> Working data:
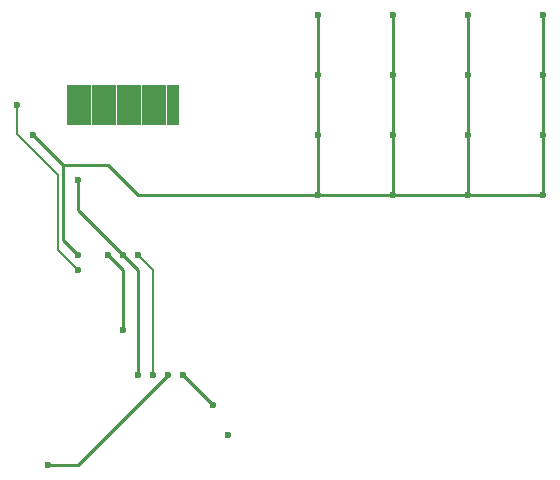
<source format=gbl>
G04 #@! TF.FileFunction,Copper,L2,Bot,Signal*
%FSLAX46Y46*%
G04 Gerber Fmt 4.6, Leading zero omitted, Abs format (unit mm)*
G04 Created by KiCad (PCBNEW 4.0.7) date 09/22/17 17:03:54*
%MOMM*%
%LPD*%
G01*
G04 APERTURE LIST*
%ADD10C,0.100000*%
%ADD11R,1.100000X0.890000*%
%ADD12C,0.600000*%
%ADD13C,0.254000*%
%ADD14C,0.152400*%
G04 APERTURE END LIST*
D10*
D11*
X194725000Y-109225000D03*
X194725000Y-108375000D03*
X194725000Y-106675000D03*
X194725000Y-107525000D03*
X193668750Y-107525000D03*
X193668750Y-106675000D03*
X193668750Y-108375000D03*
X193668750Y-109225000D03*
X192612500Y-109225000D03*
X192612500Y-108375000D03*
X192612500Y-106675000D03*
X192612500Y-107525000D03*
X191556250Y-107525000D03*
X191556250Y-106675000D03*
X191556250Y-108375000D03*
X191556250Y-109225000D03*
X190500000Y-109225000D03*
X190500000Y-108375000D03*
X190500000Y-106675000D03*
X190500000Y-107525000D03*
X189443750Y-107525000D03*
X189443750Y-106675000D03*
X189443750Y-108375000D03*
X189443750Y-109225000D03*
X188387500Y-109225000D03*
X188387500Y-108375000D03*
X188387500Y-106675000D03*
X188387500Y-107525000D03*
X187331250Y-107525000D03*
X187331250Y-106675000D03*
X187331250Y-108375000D03*
X187331250Y-109225000D03*
X186275000Y-109225000D03*
X186275000Y-108375000D03*
X186275000Y-106675000D03*
X186275000Y-107525000D03*
D12*
X226060000Y-115570000D03*
X226060000Y-110490000D03*
X226060000Y-105410000D03*
X226060000Y-100330000D03*
X219710000Y-115570000D03*
X219710000Y-110490000D03*
X219710000Y-105410000D03*
X219710000Y-100330000D03*
X213360000Y-100330000D03*
X213360000Y-105410000D03*
X213360000Y-110490000D03*
X213360000Y-115570000D03*
X207010000Y-115570000D03*
X207010000Y-110490000D03*
X207010000Y-105410000D03*
X207010000Y-100330000D03*
X182880000Y-110490000D03*
X186690000Y-120650000D03*
X184150000Y-138430000D03*
X194310000Y-130810000D03*
X199390000Y-135890000D03*
X198120000Y-133350000D03*
X195580000Y-130810000D03*
X181525000Y-107950000D03*
X186690000Y-121920000D03*
X193040000Y-130810000D03*
X191770000Y-120650000D03*
X186690000Y-114300000D03*
X191770000Y-130810000D03*
X190500000Y-120650000D03*
X189230000Y-120650000D03*
X190500000Y-127000000D03*
D13*
X207010000Y-100330000D02*
X207010000Y-115570000D01*
X191770000Y-115570000D02*
X189230000Y-113030000D01*
X189230000Y-113030000D02*
X185420000Y-113030000D01*
X226060000Y-115570000D02*
X191770000Y-115570000D01*
X226060000Y-115570000D02*
X226060000Y-110490000D01*
X226060000Y-110490000D02*
X226060000Y-105410000D01*
X226060000Y-100330000D02*
X226060000Y-105410000D01*
X219710000Y-115570000D02*
X219710000Y-110490000D01*
X219710000Y-110490000D02*
X219710000Y-105410000D01*
X219710000Y-100330000D02*
X219710000Y-105410000D01*
X213360000Y-100330000D02*
X213360000Y-105410000D01*
X213360000Y-105410000D02*
X213360000Y-110490000D01*
X213360000Y-115570000D02*
X213360000Y-110490000D01*
X207010000Y-115570000D02*
X207010000Y-110490000D01*
X207010000Y-110490000D02*
X207010000Y-105410000D01*
X207010000Y-100330000D02*
X207010000Y-105410000D01*
X185420000Y-119380000D02*
X185420000Y-113030000D01*
X185420000Y-113030000D02*
X182880000Y-110490000D01*
X186690000Y-120650000D02*
X185420000Y-119380000D01*
X184150000Y-138430000D02*
X186690000Y-138430000D01*
X186690000Y-138430000D02*
X194310000Y-130810000D01*
X195580000Y-130810000D02*
X198120000Y-133350000D01*
D14*
X185016790Y-113896790D02*
X185016790Y-120246790D01*
X185016790Y-120246790D02*
X186690000Y-121920000D01*
X181525000Y-110405000D02*
X185016790Y-113896790D01*
X181525000Y-107950000D02*
X181525000Y-110405000D01*
X193040000Y-130810000D02*
X193040000Y-121920000D01*
X193040000Y-121920000D02*
X191770000Y-120650000D01*
D13*
X186690000Y-114300000D02*
X186690000Y-116840000D01*
X186690000Y-116840000D02*
X187648800Y-117798800D01*
X187648800Y-117798800D02*
X190500000Y-120650000D01*
X191770000Y-130810000D02*
X191770000Y-121920000D01*
X191770000Y-121920000D02*
X190500000Y-120650000D01*
X190500000Y-127000000D02*
X190500000Y-121920000D01*
X190500000Y-121920000D02*
X189230000Y-120650000D01*
M02*

</source>
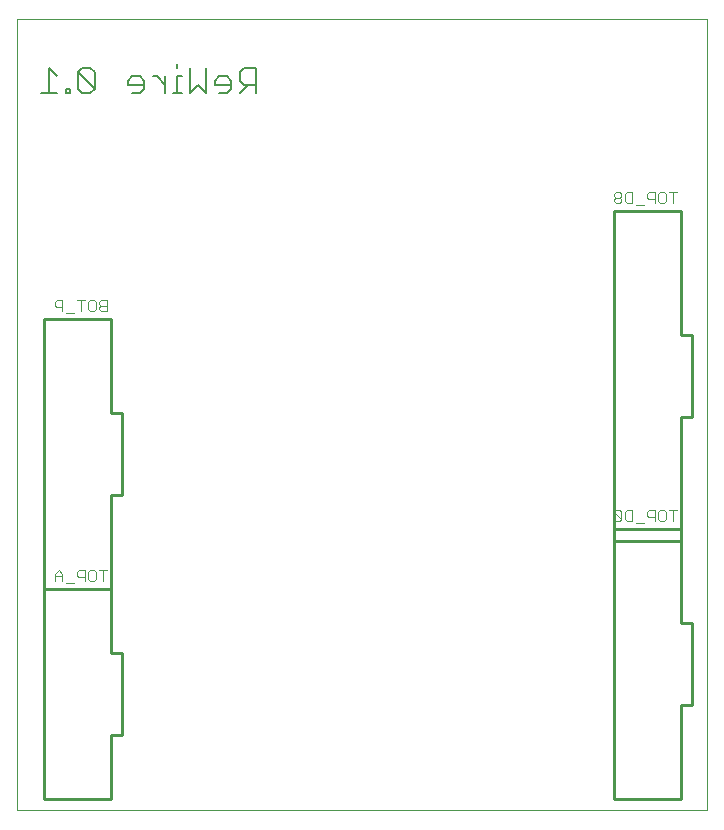
<source format=gbo>
G75*
%MOIN*%
%OFA0B0*%
%FSLAX24Y24*%
%IPPOS*%
%LPD*%
%AMOC8*
5,1,8,0,0,1.08239X$1,22.5*
%
%ADD10C,0.0000*%
%ADD11C,0.0070*%
%ADD12C,0.0100*%
%ADD13C,0.0040*%
D10*
X000180Y000310D02*
X023176Y000310D01*
X023176Y026680D01*
X000180Y026680D01*
X000180Y000310D01*
D11*
X000962Y024215D02*
X001515Y024215D01*
X001791Y024215D02*
X001930Y024215D01*
X001930Y024353D01*
X001791Y024353D01*
X001791Y024215D01*
X002205Y024353D02*
X002205Y024907D01*
X002758Y024353D01*
X002620Y024215D01*
X002343Y024215D01*
X002205Y024353D01*
X002758Y024353D02*
X002758Y024907D01*
X002620Y025046D01*
X002343Y025046D01*
X002205Y024907D01*
X001515Y024769D02*
X001238Y025046D01*
X001238Y024215D01*
X003862Y024492D02*
X004416Y024492D01*
X004416Y024630D02*
X004277Y024769D01*
X004000Y024769D01*
X003862Y024630D01*
X003862Y024492D01*
X004000Y024215D02*
X004277Y024215D01*
X004416Y024353D01*
X004416Y024630D01*
X004691Y024769D02*
X004830Y024769D01*
X005106Y024492D01*
X005106Y024215D02*
X005106Y024769D01*
X005520Y024769D02*
X005520Y024215D01*
X005382Y024215D02*
X005659Y024215D01*
X005934Y024215D02*
X005934Y025046D01*
X005659Y024769D02*
X005520Y024769D01*
X005520Y025046D02*
X005520Y025184D01*
X006211Y024492D02*
X005934Y024215D01*
X006211Y024492D02*
X006488Y024215D01*
X006488Y025046D01*
X006901Y024769D02*
X006762Y024630D01*
X006762Y024492D01*
X007316Y024492D01*
X007316Y024630D02*
X007178Y024769D01*
X006901Y024769D01*
X007316Y024630D02*
X007316Y024353D01*
X007178Y024215D01*
X006901Y024215D01*
X007591Y024215D02*
X007868Y024492D01*
X007730Y024492D02*
X008145Y024492D01*
X008145Y024215D02*
X008145Y025046D01*
X007730Y025046D01*
X007591Y024907D01*
X007591Y024630D01*
X007730Y024492D01*
D12*
X003305Y016680D02*
X001055Y016680D01*
X001055Y007680D01*
X003305Y007680D01*
X003305Y010805D01*
X003680Y010805D01*
X003680Y013555D01*
X003305Y013555D01*
X003305Y016680D01*
X003305Y007680D02*
X001055Y007680D01*
X001055Y000680D01*
X003305Y000680D01*
X003305Y002805D01*
X003680Y002805D01*
X003680Y005555D01*
X003305Y005555D01*
X003305Y007680D01*
X020055Y009280D02*
X020055Y020280D01*
X022305Y020280D01*
X022305Y016155D01*
X022680Y016155D01*
X022680Y013405D01*
X022305Y013405D01*
X022305Y009280D01*
X020055Y009280D01*
X020055Y009680D02*
X022305Y009680D01*
X022305Y006555D01*
X022680Y006555D01*
X022680Y003805D01*
X022305Y003805D01*
X022305Y000680D01*
X020055Y000680D01*
X020055Y009680D01*
D13*
X020138Y009950D02*
X020078Y010010D01*
X020078Y010250D01*
X020318Y010010D01*
X020258Y009950D01*
X020138Y009950D01*
X020318Y010010D02*
X020318Y010250D01*
X020258Y010310D01*
X020138Y010310D01*
X020078Y010250D01*
X020447Y010250D02*
X020447Y010010D01*
X020507Y009950D01*
X020687Y009950D01*
X020687Y010310D01*
X020507Y010310D01*
X020447Y010250D01*
X020815Y009890D02*
X021055Y009890D01*
X021243Y010070D02*
X021423Y010070D01*
X021423Y009950D02*
X021423Y010310D01*
X021243Y010310D01*
X021183Y010250D01*
X021183Y010130D01*
X021243Y010070D01*
X021551Y010010D02*
X021551Y010250D01*
X021612Y010310D01*
X021732Y010310D01*
X021792Y010250D01*
X021792Y010010D01*
X021732Y009950D01*
X021612Y009950D01*
X021551Y010010D01*
X021920Y010310D02*
X022160Y010310D01*
X022040Y010310D02*
X022040Y009950D01*
X021055Y020490D02*
X020815Y020490D01*
X020687Y020550D02*
X020687Y020910D01*
X020507Y020910D01*
X020447Y020850D01*
X020447Y020610D01*
X020507Y020550D01*
X020687Y020550D01*
X020318Y020610D02*
X020318Y020670D01*
X020258Y020730D01*
X020138Y020730D01*
X020078Y020670D01*
X020078Y020610D01*
X020138Y020550D01*
X020258Y020550D01*
X020318Y020610D01*
X020258Y020730D02*
X020318Y020790D01*
X020318Y020850D01*
X020258Y020910D01*
X020138Y020910D01*
X020078Y020850D01*
X020078Y020790D01*
X020138Y020730D01*
X021183Y020730D02*
X021243Y020670D01*
X021423Y020670D01*
X021423Y020550D02*
X021423Y020910D01*
X021243Y020910D01*
X021183Y020850D01*
X021183Y020730D01*
X021551Y020610D02*
X021551Y020850D01*
X021612Y020910D01*
X021732Y020910D01*
X021792Y020850D01*
X021792Y020610D01*
X021732Y020550D01*
X021612Y020550D01*
X021551Y020610D01*
X021920Y020910D02*
X022160Y020910D01*
X022040Y020910D02*
X022040Y020550D01*
X003160Y017310D02*
X003160Y016950D01*
X002980Y016950D01*
X002920Y017010D01*
X002920Y017070D01*
X002980Y017130D01*
X003160Y017130D01*
X002980Y017130D02*
X002920Y017190D01*
X002920Y017250D01*
X002980Y017310D01*
X003160Y017310D01*
X002792Y017250D02*
X002792Y017010D01*
X002732Y016950D01*
X002612Y016950D01*
X002551Y017010D01*
X002551Y017250D01*
X002612Y017310D01*
X002732Y017310D01*
X002792Y017250D01*
X002423Y017310D02*
X002183Y017310D01*
X002303Y017310D02*
X002303Y016950D01*
X002055Y016890D02*
X001815Y016890D01*
X001687Y016950D02*
X001687Y017310D01*
X001507Y017310D01*
X001447Y017250D01*
X001447Y017130D01*
X001507Y017070D01*
X001687Y017070D01*
X001567Y008310D02*
X001447Y008190D01*
X001447Y007950D01*
X001447Y008130D02*
X001687Y008130D01*
X001687Y008190D02*
X001567Y008310D01*
X001687Y008190D02*
X001687Y007950D01*
X001815Y007890D02*
X002055Y007890D01*
X002243Y008070D02*
X002423Y008070D01*
X002423Y007950D02*
X002423Y008310D01*
X002243Y008310D01*
X002183Y008250D01*
X002183Y008130D01*
X002243Y008070D01*
X002551Y008010D02*
X002551Y008250D01*
X002612Y008310D01*
X002732Y008310D01*
X002792Y008250D01*
X002792Y008010D01*
X002732Y007950D01*
X002612Y007950D01*
X002551Y008010D01*
X002920Y008310D02*
X003160Y008310D01*
X003040Y008310D02*
X003040Y007950D01*
M02*

</source>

> Task directions: Every line above that includes the word "format" should be listed.

> Exercise result:
<source format=gbl>
G04 Gerber Fmt 4.6, Leading zero omitted, Abs format (unit mm)*
<source format=gbo>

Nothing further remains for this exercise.